----- Records for the task
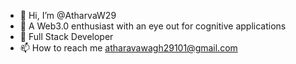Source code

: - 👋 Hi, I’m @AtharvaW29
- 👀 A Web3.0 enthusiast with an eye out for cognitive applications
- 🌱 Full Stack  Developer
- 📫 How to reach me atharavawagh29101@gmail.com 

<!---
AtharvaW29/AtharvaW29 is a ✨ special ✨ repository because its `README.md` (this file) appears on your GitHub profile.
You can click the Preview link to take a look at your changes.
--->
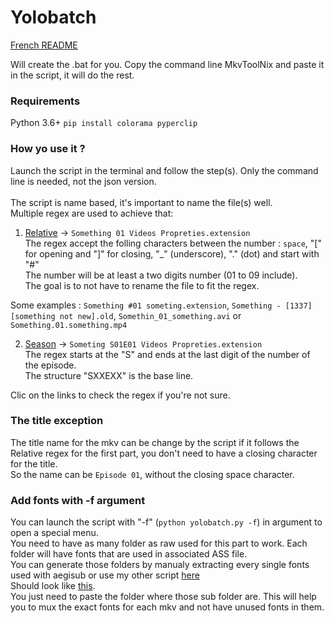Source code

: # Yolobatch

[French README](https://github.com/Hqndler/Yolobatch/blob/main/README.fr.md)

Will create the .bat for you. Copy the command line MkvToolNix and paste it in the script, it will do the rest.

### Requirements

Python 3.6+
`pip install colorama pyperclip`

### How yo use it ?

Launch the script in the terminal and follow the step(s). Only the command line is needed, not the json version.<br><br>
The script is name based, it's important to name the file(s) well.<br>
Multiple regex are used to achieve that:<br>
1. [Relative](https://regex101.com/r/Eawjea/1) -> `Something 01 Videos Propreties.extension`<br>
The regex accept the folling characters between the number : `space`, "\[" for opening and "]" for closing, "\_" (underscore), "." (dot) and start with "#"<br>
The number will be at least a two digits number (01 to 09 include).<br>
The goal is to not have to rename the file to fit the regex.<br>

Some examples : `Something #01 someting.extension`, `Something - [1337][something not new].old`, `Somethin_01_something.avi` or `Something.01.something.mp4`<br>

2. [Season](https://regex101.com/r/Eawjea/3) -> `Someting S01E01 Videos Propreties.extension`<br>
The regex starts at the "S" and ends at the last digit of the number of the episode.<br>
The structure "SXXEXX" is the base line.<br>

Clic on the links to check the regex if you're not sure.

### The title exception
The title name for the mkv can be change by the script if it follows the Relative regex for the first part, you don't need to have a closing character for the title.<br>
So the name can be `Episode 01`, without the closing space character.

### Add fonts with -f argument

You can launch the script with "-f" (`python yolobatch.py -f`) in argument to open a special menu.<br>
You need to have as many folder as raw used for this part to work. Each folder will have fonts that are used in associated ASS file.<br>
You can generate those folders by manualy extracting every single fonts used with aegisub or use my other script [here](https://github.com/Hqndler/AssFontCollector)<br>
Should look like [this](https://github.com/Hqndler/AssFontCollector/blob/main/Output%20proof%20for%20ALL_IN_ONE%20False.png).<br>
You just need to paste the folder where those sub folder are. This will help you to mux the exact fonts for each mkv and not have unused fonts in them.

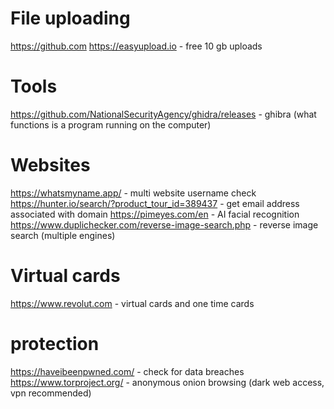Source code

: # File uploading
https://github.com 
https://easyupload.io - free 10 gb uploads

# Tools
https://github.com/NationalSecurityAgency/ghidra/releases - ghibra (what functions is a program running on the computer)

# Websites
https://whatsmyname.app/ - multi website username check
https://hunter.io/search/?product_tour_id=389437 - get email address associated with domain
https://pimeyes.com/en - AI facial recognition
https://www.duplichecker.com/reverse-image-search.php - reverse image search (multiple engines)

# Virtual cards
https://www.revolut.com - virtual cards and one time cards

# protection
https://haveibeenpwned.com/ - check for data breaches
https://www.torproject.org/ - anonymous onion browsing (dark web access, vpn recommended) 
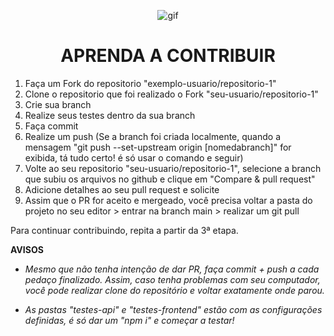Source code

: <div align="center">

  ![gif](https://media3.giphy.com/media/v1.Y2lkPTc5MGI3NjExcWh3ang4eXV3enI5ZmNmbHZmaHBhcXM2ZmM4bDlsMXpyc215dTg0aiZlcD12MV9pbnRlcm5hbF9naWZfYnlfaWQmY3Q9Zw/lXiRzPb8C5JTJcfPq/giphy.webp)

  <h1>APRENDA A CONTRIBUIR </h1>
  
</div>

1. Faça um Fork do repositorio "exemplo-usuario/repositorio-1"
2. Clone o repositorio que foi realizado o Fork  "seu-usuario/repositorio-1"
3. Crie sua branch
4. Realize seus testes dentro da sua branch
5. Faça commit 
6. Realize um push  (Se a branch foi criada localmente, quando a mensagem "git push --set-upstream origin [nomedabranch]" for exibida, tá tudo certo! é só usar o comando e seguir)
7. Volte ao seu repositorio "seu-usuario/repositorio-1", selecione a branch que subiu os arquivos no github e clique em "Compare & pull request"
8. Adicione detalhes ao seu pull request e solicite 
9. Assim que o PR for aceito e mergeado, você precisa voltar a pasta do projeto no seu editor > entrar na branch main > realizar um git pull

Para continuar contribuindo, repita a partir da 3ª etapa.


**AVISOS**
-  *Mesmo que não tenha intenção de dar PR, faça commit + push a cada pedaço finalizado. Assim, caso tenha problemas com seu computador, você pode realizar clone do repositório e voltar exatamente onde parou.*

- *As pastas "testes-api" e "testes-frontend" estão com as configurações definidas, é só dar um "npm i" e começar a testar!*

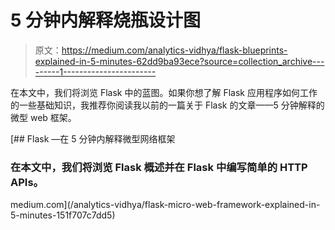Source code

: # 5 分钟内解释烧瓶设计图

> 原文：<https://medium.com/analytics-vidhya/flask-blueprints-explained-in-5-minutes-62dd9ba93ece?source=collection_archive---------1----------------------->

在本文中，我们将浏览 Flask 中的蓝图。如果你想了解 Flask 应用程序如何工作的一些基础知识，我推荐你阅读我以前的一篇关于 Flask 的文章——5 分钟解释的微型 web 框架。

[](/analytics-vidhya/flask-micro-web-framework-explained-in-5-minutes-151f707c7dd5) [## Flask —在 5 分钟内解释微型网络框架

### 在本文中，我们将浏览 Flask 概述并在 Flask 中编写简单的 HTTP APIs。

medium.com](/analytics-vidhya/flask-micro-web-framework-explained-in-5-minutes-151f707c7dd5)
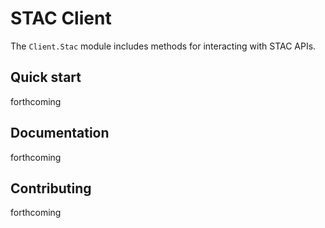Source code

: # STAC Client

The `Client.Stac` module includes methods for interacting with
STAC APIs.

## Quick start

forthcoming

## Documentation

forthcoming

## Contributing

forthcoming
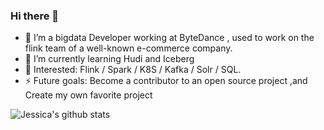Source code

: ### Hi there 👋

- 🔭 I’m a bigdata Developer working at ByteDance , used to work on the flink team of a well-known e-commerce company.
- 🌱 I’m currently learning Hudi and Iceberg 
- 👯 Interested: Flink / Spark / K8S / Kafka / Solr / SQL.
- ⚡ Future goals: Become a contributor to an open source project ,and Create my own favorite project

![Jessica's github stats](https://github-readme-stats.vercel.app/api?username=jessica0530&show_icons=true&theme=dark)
----------
### What to produce
Leave the images out and output the remaining material exactly as it stands.

### Exercise output
Source code

: - 👋 Hi, I’m @AtharvaW29
- 👀 A Web3.0 enthusiast with an eye out for cognitive applications
- 🌱 Full Stack  Developer
- 📫 How to reach me atharavawagh29101@gmail.com 

<!---
AtharvaW29/AtharvaW29 is a ✨ special ✨ repository because its `README.md` (this file) appears on your GitHub profile.
You can click the Preview link to take a look at your changes.
--->
Source code

: # Yolobatch

[French README](https://github.com/Hqndler/Yolobatch/blob/main/README.fr.md)

Will create the .bat for you. Copy the command line MkvToolNix and paste it in the script, it will do the rest.

### Requirements

Python 3.6+
`pip install colorama pyperclip`

### How yo use it ?

Launch the script in the terminal and follow the step(s). Only the command line is needed, not the json version.<br><br>
The script is name based, it's important to name the file(s) well.<br>
Multiple regex are used to achieve that:<br>
1. [Relative](https://regex101.com/r/Eawjea/1) -> `Something 01 Videos Propreties.extension`<br>
The regex accept the folling characters between the number : `space`, "\[" for opening and "]" for closing, "\_" (underscore), "." (dot) and start with "#"<br>
The number will be at least a two digits number (01 to 09 include).<br>
The goal is to not have to rename the file to fit the regex.<br>

Some examples : `Something #01 someting.extension`, `Something - [1337][something not new].old`, `Somethin_01_something.avi` or `Something.01.something.mp4`<br>

2. [Season](https://regex101.com/r/Eawjea/3) -> `Someting S01E01 Videos Propreties.extension`<br>
The regex starts at the "S" and ends at the last digit of the number of the episode.<br>
The structure "SXXEXX" is the base line.<br>

Clic on the links to check the regex if you're not sure.

### The title exception
The title name for the mkv can be change by the script if it follows the Relative regex for the first part, you don't need to have a closing character for the title.<br>
So the name can be `Episode 01`, without the closing space character.

### Add fonts with -f argument

You can launch the script with "-f" (`python yolobatch.py -f`) in argument to open a special menu.<br>
You need to have as many folder as raw used for this part to work. Each folder will have fonts that are used in associated ASS file.<br>
You can generate those folders by manualy extracting every single fonts used with aegisub or use my other script [here](https://github.com/Hqndler/AssFontCollector)<br>
Should look like [this](https://github.com/Hqndler/AssFontCollector/blob/main/Output%20proof%20for%20ALL_IN_ONE%20False.png).<br>
You just need to paste the folder where those sub folder are. This will help you to mux the exact fonts for each mkv and not have unused fonts in them.

Source code

: # File uploading
https://github.com 
https://easyupload.io - free 10 gb uploads

# Tools
https://github.com/NationalSecurityAgency/ghidra/releases - ghibra (what functions is a program running on the computer)

# Websites
https://whatsmyname.app/ - multi website username check
https://hunter.io/search/?product_tour_id=389437 - get email address associated with domain
https://pimeyes.com/en - AI facial recognition
https://www.duplichecker.com/reverse-image-search.php - reverse image search (multiple engines)

# Virtual cards
https://www.revolut.com - virtual cards and one time cards

# protection
https://haveibeenpwned.com/ - check for data breaches
https://www.torproject.org/ - anonymous onion browsing (dark web access, vpn recommended) 
Source code

: <div align="center">

  ![gif](https://media3.giphy.com/media/v1.Y2lkPTc5MGI3NjExcWh3ang4eXV3enI5ZmNmbHZmaHBhcXM2ZmM4bDlsMXpyc215dTg0aiZlcD12MV9pbnRlcm5hbF9naWZfYnlfaWQmY3Q9Zw/lXiRzPb8C5JTJcfPq/giphy.webp)

  <h1>APRENDA A CONTRIBUIR </h1>
  
</div>

1. Faça um Fork do repositorio "exemplo-usuario/repositorio-1"
2. Clone o repositorio que foi realizado o Fork  "seu-usuario/repositorio-1"
3. Crie sua branch
4. Realize seus testes dentro da sua branch
5. Faça commit 
6. Realize um push  (Se a branch foi criada localmente, quando a mensagem "git push --set-upstream origin [nomedabranch]" for exibida, tá tudo certo! é só usar o comando e seguir)
7. Volte ao seu repositorio "seu-usuario/repositorio-1", selecione a branch que subiu os arquivos no github e clique em "Compare & pull request"
8. Adicione detalhes ao seu pull request e solicite 
9. Assim que o PR for aceito e mergeado, você precisa voltar a pasta do projeto no seu editor > entrar na branch main > realizar um git pull

Para continuar contribuindo, repita a partir da 3ª etapa.


**AVISOS**
-  *Mesmo que não tenha intenção de dar PR, faça commit + push a cada pedaço finalizado. Assim, caso tenha problemas com seu computador, você pode realizar clone do repositório e voltar exatamente onde parou.*

- *As pastas "testes-api" e "testes-frontend" estão com as configurações definidas, é só dar um "npm i" e começar a testar!*

Source code

: # 5 分钟内解释烧瓶设计图

> 原文：<https://medium.com/analytics-vidhya/flask-blueprints-explained-in-5-minutes-62dd9ba93ece?source=collection_archive---------1----------------------->

在本文中，我们将浏览 Flask 中的蓝图。如果你想了解 Flask 应用程序如何工作的一些基础知识，我推荐你阅读我以前的一篇关于 Flask 的文章——5 分钟解释的微型 web 框架。

[](/analytics-vidhya/flask-micro-web-framework-explained-in-5-minutes-151f707c7dd5) [## Flask —在 5 分钟内解释微型网络框架

### 在本文中，我们将浏览 Flask 概述并在 Flask 中编写简单的 HTTP APIs。

medium.com](/analytics-vidhya/flask-micro-web-framework-explained-in-5-minutes-151f707c7dd5)
Source code

: # STAC Client

The `Client.Stac` module includes methods for interacting with
STAC APIs.

## Quick start

forthcoming

## Documentation

forthcoming

## Contributing

forthcoming
Source code

: ### Hi there 👋

- 🔭 I’m a bigdata Developer working at ByteDance , used to work on the flink team of a well-known e-commerce company.
- 🌱 I’m currently learning Hudi and Iceberg 
- 👯 Interested: Flink / Spark / K8S / Kafka / Solr / SQL.
- ⚡ Future goals: Become a contributor to an open source project ,and Create my own favorite project

![Jessica's github stats](https://github-readme-stats.vercel.app/api?username=jessica0530&show_icons=true&theme=dark)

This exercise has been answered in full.